TEXTE EXTRAIT.
La juge Monique Dubreuil s'est éteinte la veille de Noël à l'âge de 85 ans à Sherbrooke. La magistrate a marqué le milieu judiciaire par son humanité, mais surtout en ouvrant la voie en devenant en 1978 la première femme juge à la Chambre criminelle de la Cour du Québec, alors appelée Cour de sessions de la paix à Montréal.

Née en 1929 à Joliette, la jeune Monique Dubreuil (Perrault de son nom de fille) était de la génération des femmes qui se marient et ont des enfants. C'est ce qu'elle a fait, mais après avoir étudié le droit en France et complété sa maîtrise à l'Université de Montréal.

«Évidemment, à l'époque il n'y avait pas tellement de femmes dans la profession d'avocat», souligne la juge en chef de la Cour du Québec, Elizabeth Corte. Monique Dubreuil a été son premier employeur alors qu'elle était directrice du bureau de l'Aide juridique.

CONSIGNE 1.
Répondez aux questions suivantes d'après le texte sur la juge Monique Dubreuil :
(a) En quelle année est-elle devenue la première femme juge à la Chambre criminelle de la Cour du Québec ?
(b) Dans quelle université a-t-elle complété sa maîtrise ?
(c) Quel poste occupait-elle lorsqu'elle a été le premier employeur d'Elizabeth Corte ?
CONSIGNE 2.
Recopiez mot pour mot le passage du texte sur la juge Monique Dubreuil qui va de « La juge Monique » jusqu'à « l'Université de Montréal. ».

CONTENU DES DONNÉES.
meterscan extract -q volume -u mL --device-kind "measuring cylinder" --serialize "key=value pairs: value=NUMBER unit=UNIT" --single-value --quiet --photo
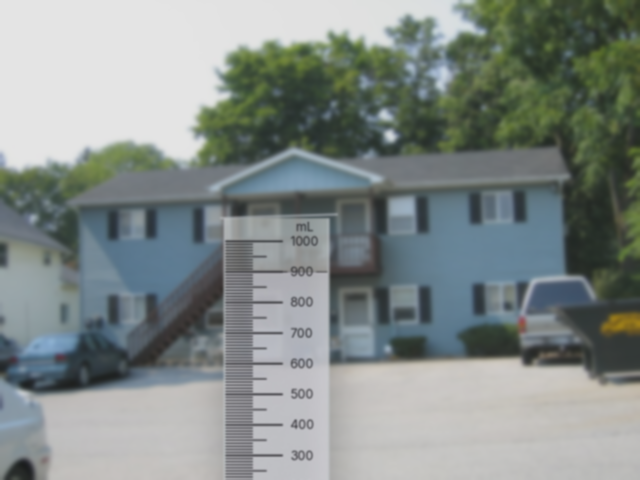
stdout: value=900 unit=mL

CORRIGÉ 1.
(a) En 1978.
(b) À l'Université de Montréal.
(c) Directrice du bureau de l'Aide juridique.

CORRIGÉ 2.
La juge Monique Dubreuil s'est éteinte la veille de Noël à l'âge de 85 ans à Sherbrooke. La magistrate a marqué le milieu judiciaire par son humanité, mais surtout en ouvrant la voie en devenant en 1978 la première femme juge à la Chambre criminelle de la Cour du Québec, alors appelée Cour de sessions de la paix à Montréal.

Née en 1929 à Joliette, la jeune Monique Dubreuil (Perrault de son nom de fille) était de la génération des femmes qui se marient et ont des enfants. C'est ce qu'elle a fait, mais après avoir étudié le droit en France et complété sa maîtrise à l'Université de Montréal.